Jeff Heynen, Vice President, Broadband Access and Home Networking, Dell’Oro Group, expects T-Mobile to continue making more investments into fiber, particularly in 2025, as the BEAD rural fiber subsidies get disbursed and projects get underway.

“Between Lumos and Metronet, T-Mobile will now have access to a fiber footprint that will pass a combined total of at least 10 million homes by 2030,” Heynen said. “And I don’t think T-Mobile will be stopping there.”

Mobile has been successful with its Fixed Wireless Access service in stealing away suburban and rural customers from cable companies, but there will always be a hard ceiling on how many FWA subscribers the company can support using excess spectrum capacity, according to Heynen. “If [T-Mobile] wanted to match its ambitions to become a nationwide broadband provider, it was going to have to build or buy fiber networks.”
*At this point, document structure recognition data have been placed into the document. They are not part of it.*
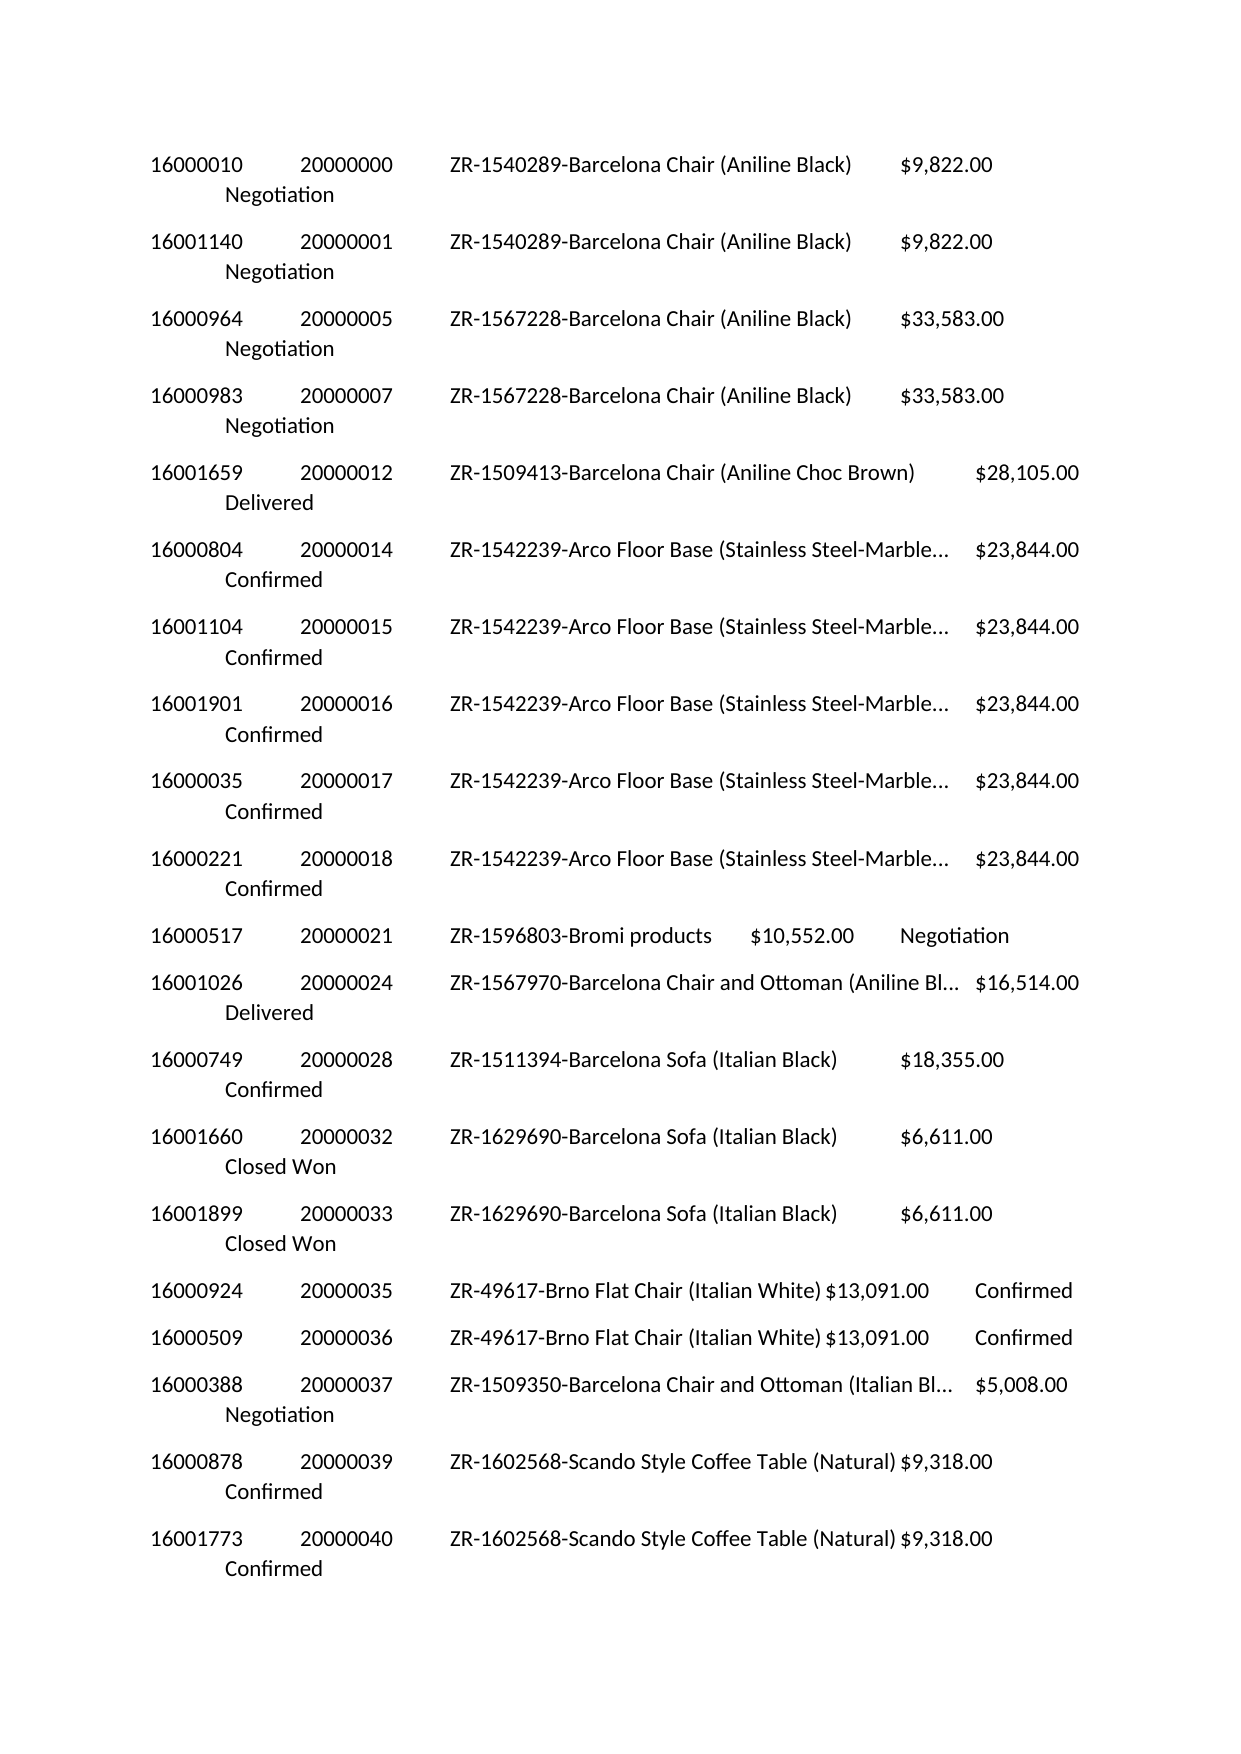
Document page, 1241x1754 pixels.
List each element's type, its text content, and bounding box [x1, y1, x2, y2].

text 16000509 20000036 ZR-49617-Brno Flat Chair (Italian White) $13,091.00 Confirmed [150, 1323, 1090, 1351]
text 16000964 20000005 ZR-1567228-Barcelona Chair (Aniline Black) $33,583.00 Negotiation [150, 304, 1090, 362]
text 16000924 20000035 ZR-49617-Brno Flat Chair (Italian White) $13,091.00 Confirmed [150, 1276, 1090, 1304]
text 16001104 20000015 ZR-1542239-Arco Floor Base (Stainless Steel-Marble... $23,844.00 Confirmed [150, 612, 1090, 671]
text 16000221 20000018 ZR-1542239-Arco Floor Base (Stainless Steel-Marble... $23,844.00 Confirmed [150, 844, 1090, 902]
text 16001659 20000012 ZR-1509413-Barcelona Chair (Aniline Choc Brown) $28,105.00 Delivered [150, 458, 1090, 517]
text 16000804 20000014 ZR-1542239-Arco Floor Base (Stainless Steel-Marble... $23,844.00 Confirmed [150, 535, 1090, 594]
text 16001140 20000001 ZR-1540289-Barcelona Chair (Aniline Black) $9,822.00 Negotiation [150, 227, 1090, 285]
text 16001026 20000024 ZR-1567970-Barcelona Chair and Ottoman (Aniline Bl... $16,514.00 Delivered [150, 968, 1090, 1026]
text 16001901 20000016 ZR-1542239-Arco Floor Base (Stainless Steel-Marble... $23,844.00 Confirmed [150, 689, 1090, 748]
text 16000388 20000037 ZR-1509350-Barcelona Chair and Ottoman (Italian Bl... $5,008.00 Negotiation [150, 1370, 1090, 1428]
text 16000749 20000028 ZR-1511394-Barcelona Sofa (Italian Black) $18,355.00 Confirmed [150, 1045, 1090, 1103]
text 16000035 20000017 ZR-1542239-Arco Floor Base (Stainless Steel-Marble... $23,844.00 Confirmed [150, 767, 1090, 825]
text 16001899 20000033 ZR-1629690-Barcelona Sofa (Italian Black) $6,611.00 Closed Won [150, 1199, 1090, 1257]
text 16000878 20000039 ZR-1602568-Scando Style Coffee Table (Natural) $9,318.00 Confirmed [150, 1447, 1090, 1505]
text 16000517 20000021 ZR-1596803-Bromi products $10,552.00 Negotiation [150, 921, 1090, 949]
text 16001660 20000032 ZR-1629690-Barcelona Sofa (Italian Black) $6,611.00 Closed Won [150, 1122, 1090, 1180]
text 16000983 20000007 ZR-1567228-Barcelona Chair (Aniline Black) $33,583.00 Negotiation [150, 381, 1090, 439]
text 16000010 20000000 ZR-1540289-Barcelona Chair (Aniline Black) $9,822.00 Negotiation [150, 150, 1090, 208]
text 16001773 20000040 ZR-1602568-Scando Style Coffee Table (Natural) $9,318.00 Confirmed [150, 1524, 1090, 1582]
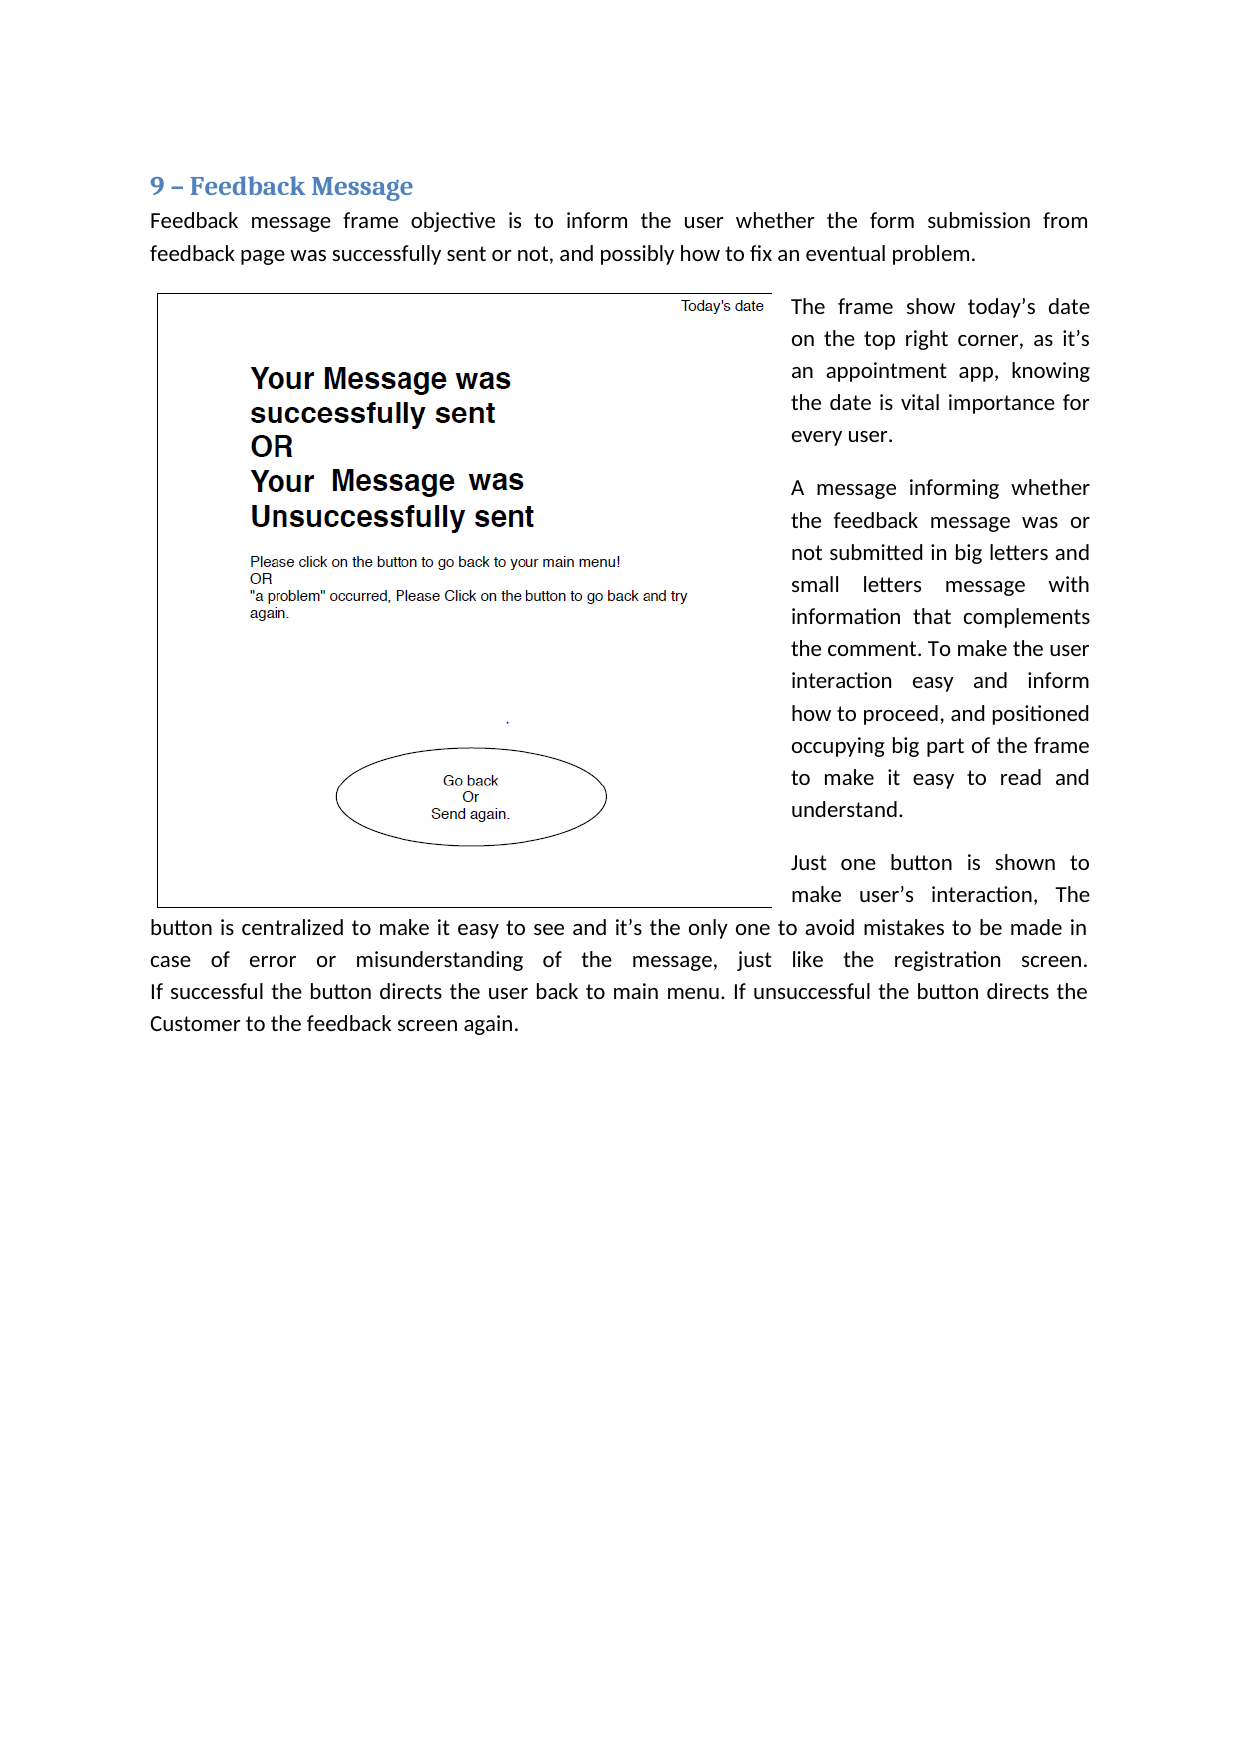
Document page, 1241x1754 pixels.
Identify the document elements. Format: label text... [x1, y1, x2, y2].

subtitle 9 – Feedback Message [150, 171, 1090, 202]
picture [153, 291, 772, 907]
text The frame show today’s date on the top right corner, as it’s an appointment app, knowing the date is vital importance for every user. [772, 292, 1090, 448]
text A message informing whether the feedback message was or not submitted in big letters and small letters message with information that complements the comment. To make the user interaction easy and inform how to proceed, and positioned occupying big part of the frame to make it easy to read and understand. [772, 473, 1090, 823]
text Feedback message frame objective is to inform the user whether the form submission from feedback page was successfully sent or not, and possibly how to fix an eventual problem. [150, 207, 1090, 267]
text Just one button is shown to make user’s interaction, The button is centralized to make it easy to see and it’s the only one to avoid mistakes to be made in case of error or misunderstanding of the message, just like the registration screen. If successful the button directs the user back to main menu. If unsuccessful the button directs the Customer to the feedback screen again. [150, 848, 1090, 1037]
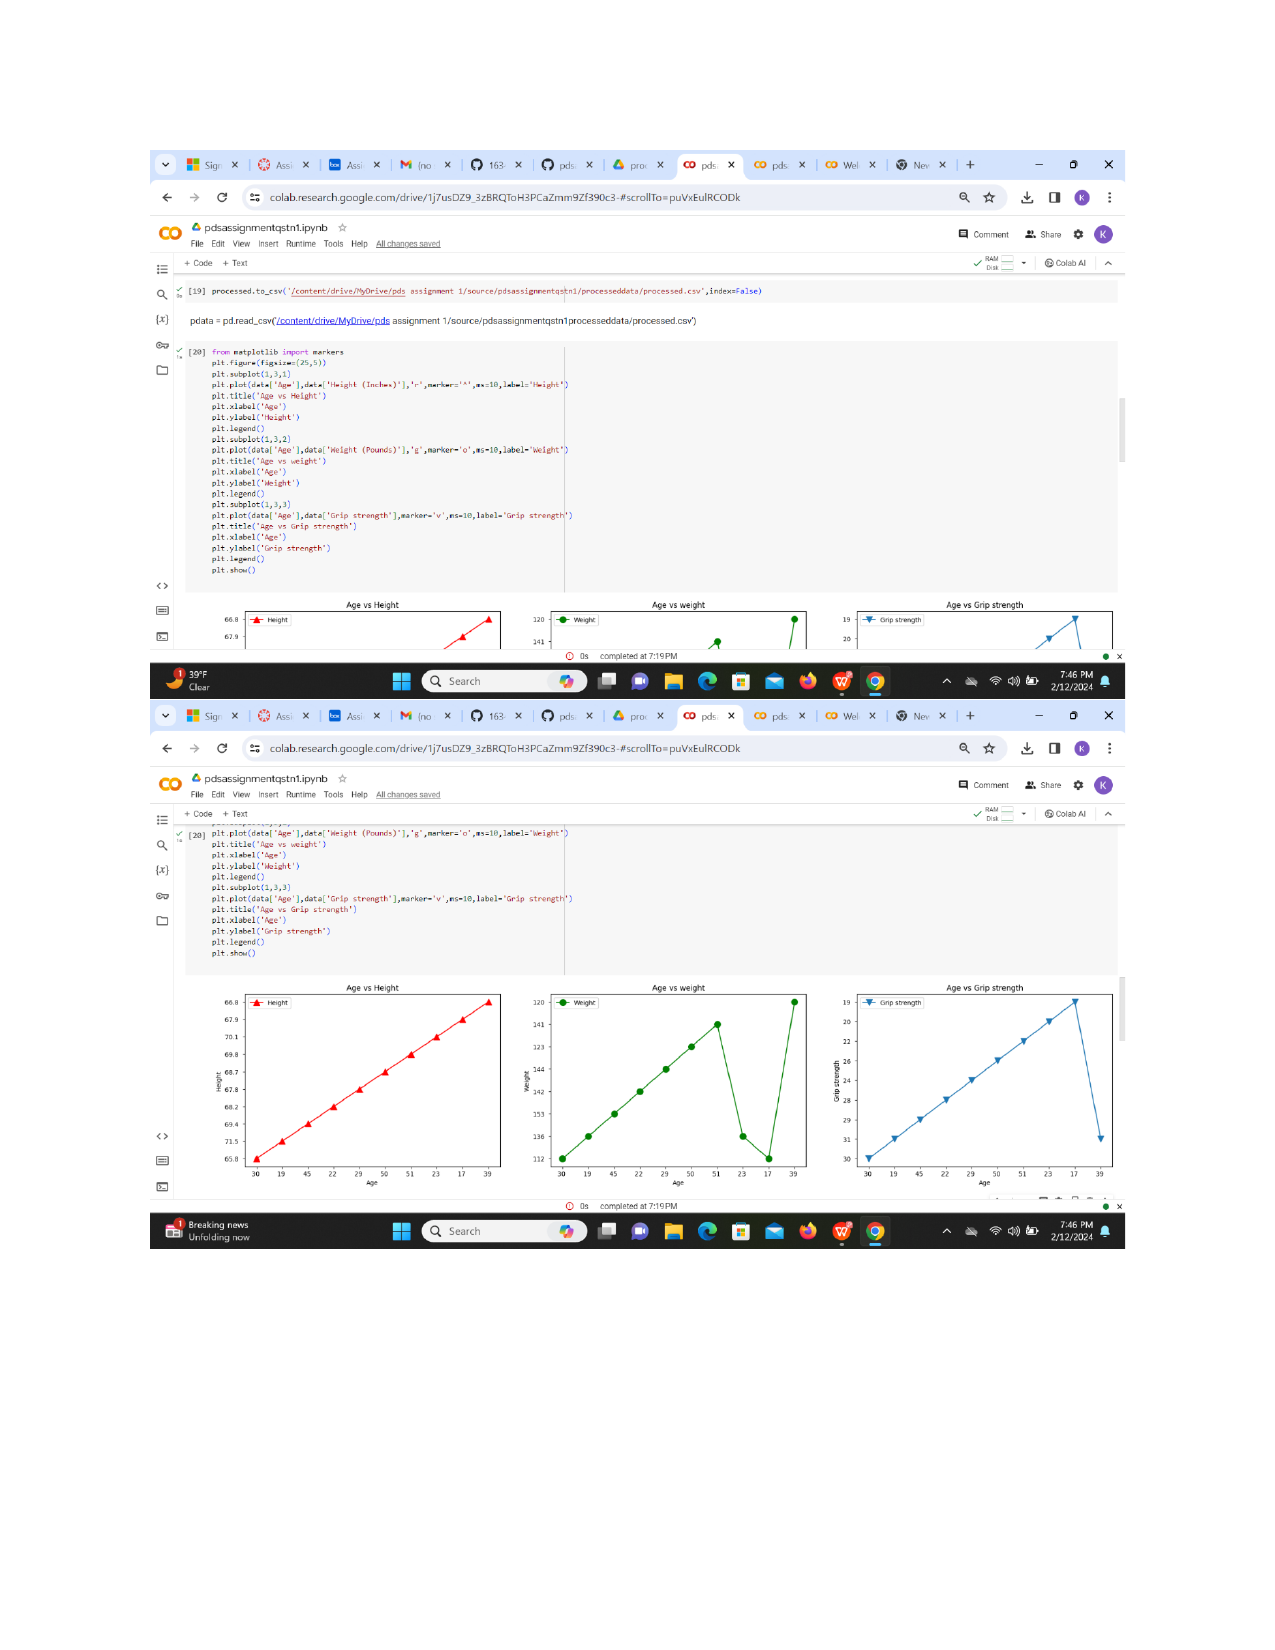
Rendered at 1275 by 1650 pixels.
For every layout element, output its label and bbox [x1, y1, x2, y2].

picture [150, 150, 1125, 699]
picture [150, 700, 1125, 1249]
The post-pandemic subsidization of fiber through the government’s BEAD program will lead to an increase in fiber providers, but not all of them will be able to sustain their businesses in the long term, according to Heynen. “T-Mobile realizes this and is getting ahead of these trends by investing in and acquiring fiber providers in markets where it perceives it can continue stealing away subscribers from vulnerable cable operators,” Heynen said.

T-Mobile’s purchase of Metronet follows a major trend toward diversification where wireless carriers are expanding into fiber. Verizon Fios’ fiber internet is available to more than 15 million homes and businesses. AT&T currently offers internet through AT&T Fiber in 21 states.